Nicht nur im Buch selbst, sondern auch als Klappentext ist ein Text wiedergegeben, der Hillers Ethos vielleicht am schönsten zusammenfasst: seine „Zehn Thesen zur Wiederherstellung eines Deutschen Universitätslebens“ vom Juli 1945. Sie sind heute genauso aktuell wie damals und seien darum zum Abschluss zumindest auszugsweise zitiert:

  • „1. Die deutschen Universitäten haben zwar Fachwissenschaftler auszubilden, aber sie sollen sie im Sinne einer Gesinnung ausbilden. Welcher? Der humanistischen!
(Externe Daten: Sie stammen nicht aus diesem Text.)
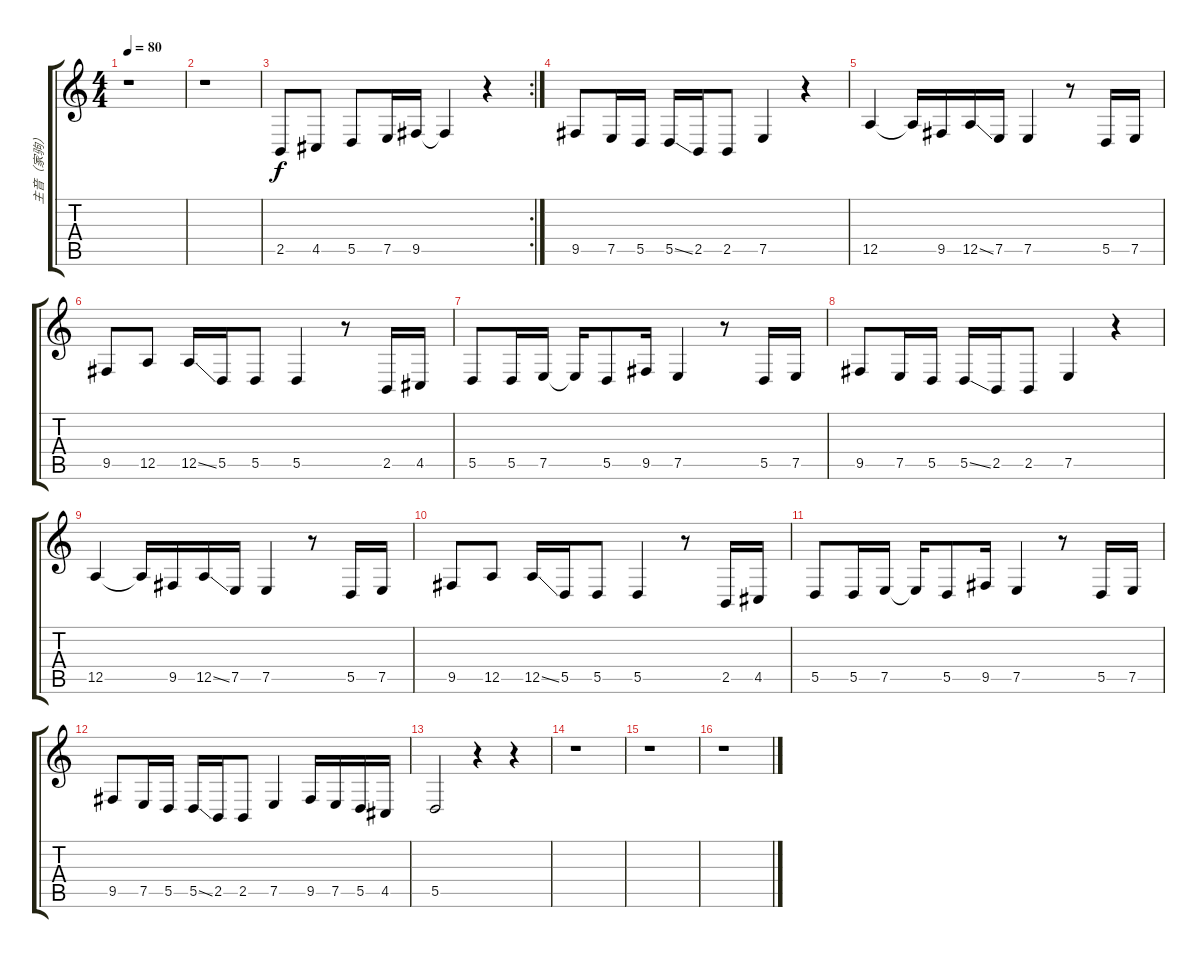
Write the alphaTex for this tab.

\track ("主音（家驹）" "主音（家驹）") {instrument frenchhorn}
\staff {score tabs}
\tuning (E4 B3 G3 D3 A2 E2) {hide}
\ts (4 4)
\tempo 80
\clef g2
\ks c
r.1{dy f} |
r.1 |
\rc 2
2.5.8 4.5.8 5.5.8 7.5.16 9.5.16 9.5{t}.4 r.4 |
9.5.8 7.5.16 5.5.16 5.5{ss}.16 2.5.16 2.5.8 7.5.4 r.4 |
12.5.4 12.5{t}.16 9.5.16 12.5{ss}.16 7.5.16 7.5.4 r.8 5.5.16 7.5.16 |
9.5.8 12.5.8 12.5{ss}.16 5.5.16 5.5.8 5.5.4 r.8 2.5.16 4.5.16 |
5.5.8 5.5.16 7.5.16 7.5{t}.16 5.5.8 9.5.16 7.5.4 r.8 5.5.16 7.5.16 |
9.5.8 7.5.16 5.5.16 5.5{ss}.16 2.5.16 2.5.8 7.5.4 r.4 |
12.5.4 12.5{t}.16 9.5.16 12.5{ss}.16 7.5.16 7.5.4 r.8 5.5.16 7.5.16 |
9.5.8 12.5.8 12.5{ss}.16 5.5.16 5.5.8 5.5.4 r.8 2.5.16 4.5.16 |
5.5.8 5.5.16 7.5.16 7.5{t}.16 5.5.8 9.5.16 7.5.4 r.8 5.5.16 7.5.16 |
9.5.8 7.5.16 5.5.16 5.5{ss}.16 2.5.16 2.5.8 7.5.4 9.5.16 7.5.16 5.5.16 4.5.16 |
5.5.2 r.4 r.4 |
r.1 |
r.1 |
r.1
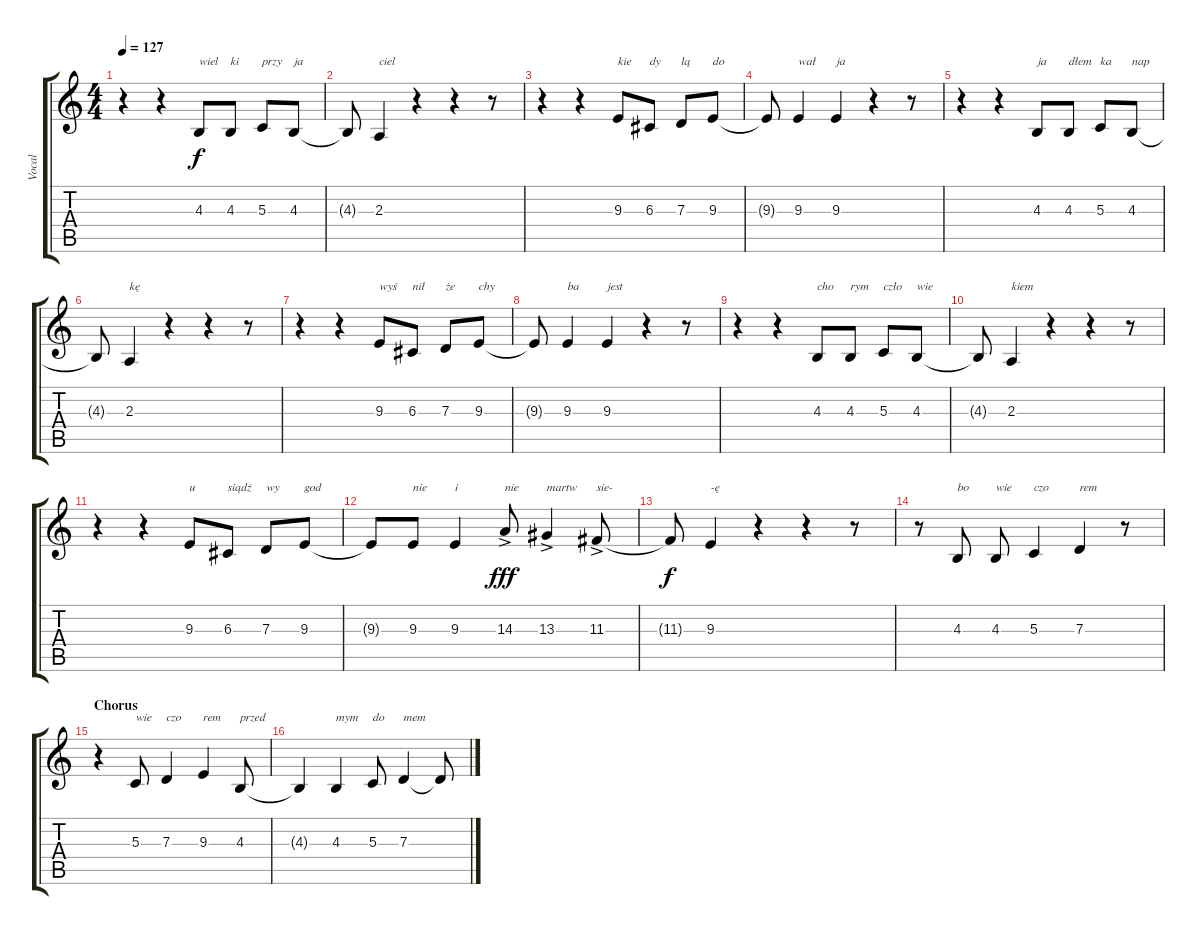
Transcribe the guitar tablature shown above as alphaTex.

\track ("Vocal" "Vocal") {instrument sopranosax}
\staff {score tabs}
\tuning (E4 B3 G3 D3 A2 E2) {hide}
\ts (4 4)
\tempo 127
\clef g2
\ks c
r.4{dy f} r.4 4.3.8{txt "wiel"} 4.3.8{txt "ki"} 5.3.8{txt "przy"} 4.3.8{txt "ja"} |
4.3{t}.8 2.3.4{txt "ciel"} r.4 r.4 r.8 |
r.4 r.4 9.3.8{txt "kie"} 6.3.8{txt "dy"} 7.3.8{txt "lą"} 9.3.8{txt "do"} |
9.3{t}.8 9.3.4{txt "wał"} 9.3.4{txt "ja"} r.4 r.8 |
r.4 r.4 4.3.8{txt "ja"} 4.3.8{txt "dłem"} 5.3.8{txt "ka"} 4.3.8{txt "nap"} |
4.3{t}.8 2.3.4{txt "kę"} r.4 r.4 r.8 |
r.4 r.4 9.3.8{txt "wyś"} 6.3.8{txt "nił"} 7.3.8{txt "że"} 9.3.8{txt "chy"} |
9.3{t}.8 9.3.4{txt "ba"} 9.3.4{txt "jest"} r.4 r.8 |
r.4 r.4 4.3.8{txt "cho"} 4.3.8{txt "rym"} 5.3.8{txt "czło"} 4.3.8{txt "wie"} |
4.3{t}.8 2.3.4{txt "kiem"} r.4 r.4 r.8 |
r.4 r.4 9.3.8{txt "u"} 6.3.8{txt "siądź"} 7.3.8{txt "wy"} 9.3.8{txt "god"} |
9.3{t}.8 9.3.8{txt "nie"} 9.3.4{txt "i"} 14.3{ac}.8{txt "nie" dy fff} 13.3{ac}.4{txt "martw"} 11.3{ac}.8{txt "sie-"} |
11.3{t}.8{dy f} 9.3.4{txt "-ę"} r.4 r.4 r.8 |
r.8 4.3.8{txt "bo"} 4.3.8{txt "wie"} 5.3.4{txt "czo"} 7.3.4{txt "rem"} r.8 |
\section ("" "Chorus")
r.4{volume 15} 5.3.8{txt "wie"} 7.3.4{txt "czo"} 9.3.4{txt "rem"} 4.3.8{txt "przed"} |
4.3{t}.4 4.3.4{txt "mym"} 5.3.8{txt "do"} 7.3.4{txt "mem"} 7.3{t}.8
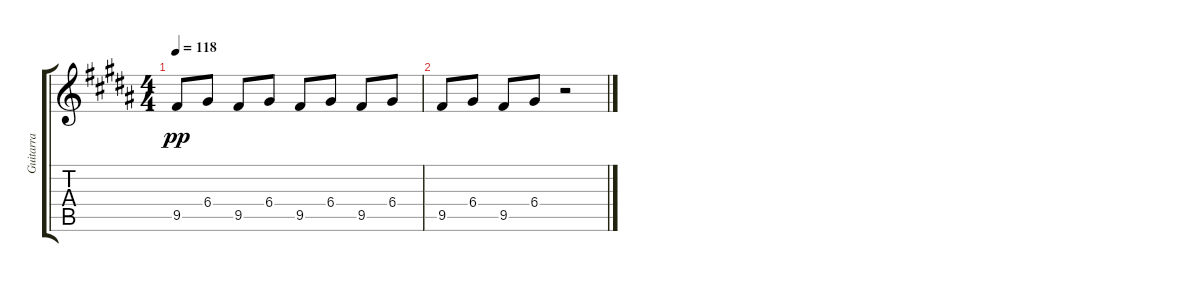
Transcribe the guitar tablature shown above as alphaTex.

\track ("Guitarra" "Guitarra") {instrument electricguitarmuted}
\staff {score tabs}
\tuning (E4 B3 G3 D3 A2 E2) {hide}
\ts (4 4)
\tempo 118
\clef g2
\ks b
9.5.8{dy pp volume 5} 6.4.8{volume 4} 9.5.8{volume 4} 6.4.8{volume 3} 9.5.8{volume 4} 6.4.8{volume 3} 9.5.8{volume 3} 6.4.8{volume 2} |
9.5.8{volume 2} 6.4.8{volume 2} 9.5.8{volume 1} 6.4.8 r.2
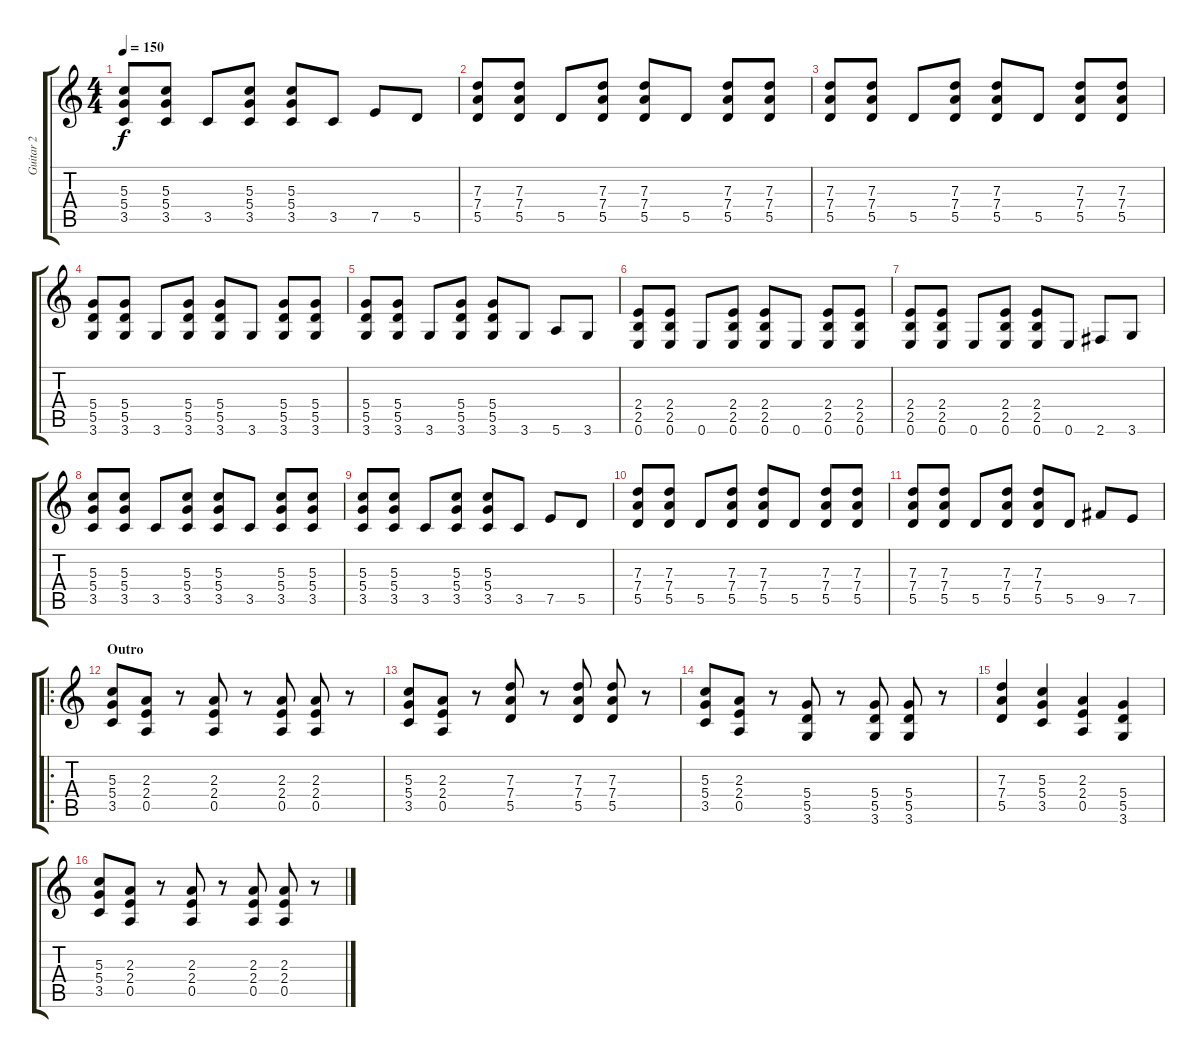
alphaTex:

\track ("Guitar 2" "Guitar 2") {instrument distortionguitar}
\staff {score tabs}
\tuning (E4 B3 G3 D3 A2 E2) {hide}
\ts (4 4)
\tempo 150
\clef g2
\ks c
(5.3 5.4 3.5).8{dy f} (5.3 5.4 3.5).8 3.5.8 (5.3 5.4 3.5).8 (5.3 5.4 3.5).8 3.5.8 7.5.8 5.5.8 |
(7.3 7.4 5.5).8 (7.3 7.4 5.5).8 5.5.8 (7.3 7.4 5.5).8 (7.3 7.4 5.5).8 5.5.8 (7.3 7.4 5.5).8 (7.3 7.4 5.5).8 |
(7.3 7.4 5.5).8 (7.3 7.4 5.5).8 5.5.8 (7.3 7.4 5.5).8 (7.3 7.4 5.5).8 5.5.8 (7.3 7.4 5.5).8 (7.3 7.4 5.5).8 |
(5.4 5.5 3.6).8 (5.4 5.5 3.6).8 3.6.8 (5.4 5.5 3.6).8 (5.4 5.5 3.6).8 3.6.8 (5.4 5.5 3.6).8 (5.4 5.5 3.6).8 |
(5.4 5.5 3.6).8 (5.4 5.5 3.6).8 3.6.8 (5.4 5.5 3.6).8 (5.4 5.5 3.6).8 3.6.8 5.6.8 3.6.8 |
(2.4 2.5 0.6).8 (2.4 2.5 0.6).8 0.6.8 (2.4 2.5 0.6).8 (2.4 2.5 0.6).8 0.6.8 (2.4 2.5 0.6).8 (2.4 2.5 0.6).8 |
(2.4 2.5 0.6).8 (2.4 2.5 0.6).8 0.6.8 (2.4 2.5 0.6).8 (2.4 2.5 0.6).8 0.6.8 2.6.8 3.6.8 |
(5.3 5.4 3.5).8 (5.3 5.4 3.5).8 3.5.8 (5.3 5.4 3.5).8 (5.3 5.4 3.5).8 3.5.8 (5.3 5.4 3.5).8 (5.3 5.4 3.5).8 |
(5.3 5.4 3.5).8 (5.3 5.4 3.5).8 3.5.8 (5.3 5.4 3.5).8 (5.3 5.4 3.5).8 3.5.8 7.5.8 5.5.8 |
(7.3 7.4 5.5).8 (7.3 7.4 5.5).8 5.5.8 (7.3 7.4 5.5).8 (7.3 7.4 5.5).8 5.5.8 (7.3 7.4 5.5).8 (7.3 7.4 5.5).8 |
(7.3 7.4 5.5).8 (7.3 7.4 5.5).8 5.5.8 (7.3 7.4 5.5).8 (7.3 7.4 5.5).8 5.5.8 9.5.8 7.5.8 |
\ro
\section ("" "Outro")
(5.3 5.4 3.5).8 (2.3 2.4 0.5).8 r.8 (2.3 2.4 0.5).8 r.8 (2.3 2.4 0.5).8 (2.3 2.4 0.5).8 r.8 |
(5.3 5.4 3.5).8 (2.3 2.4 0.5).8 r.8 (7.3 7.4 5.5).8 r.8 (7.3 7.4 5.5).8 (7.3 7.4 5.5).8 r.8 |
(5.3 5.4 3.5).8 (2.3 2.4 0.5).8 r.8 (5.4 5.5 3.6).8 r.8 (5.4 5.5 3.6).8 (5.4 5.5 3.6).8 r.8 |
(7.3 7.4 5.5).4 (5.3 5.4 3.5).4 (2.3 2.4 0.5).4 (5.4 5.5 3.6).4 |
(5.3 5.4 3.5).8 (2.3 2.4 0.5).8 r.8 (2.3 2.4 0.5).8 r.8 (2.3 2.4 0.5).8 (2.3 2.4 0.5).8 r.8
Humanismus heißt jene ethische Quintessenz, die der Religion, dem Liberalismus und dem sozialen Revolutionarismus gemeinsam ist.“
  • „3. Jeder Student hat, während seiner gesamten Studienzeit, jeweils neben seinen Fach-Vorlesungen mindestens zwei allgemeine, dem humanistischen Gedanken explicite dienende Kollegs zu belegen, mögen sie unter die theologische, die philosophische, die soziologische, die literarhistorische oder welche Rubrik sonst immer fallen.“
  • „6. Die Auslese der jungen Menschen zum Studium soll nicht nach dem Geldbeutel oder der gesellschaftlichen Stellung des Vaters, sondern nach dem Prinzip der Qualität erfolgen“.

Was davon ist heute, 75 Jahre danach, verwirklicht?

R. Lütgemeier-Davin / H. Lützenkirchen / R. von Bockel (Hrsg.): Die Öffentlichkeit des Exilrückkehrers: Kurt Hiller und die Universität Hamburg, von Bockel Verlag, Neumünster 2020, 360 Seiten, Euro 25,00.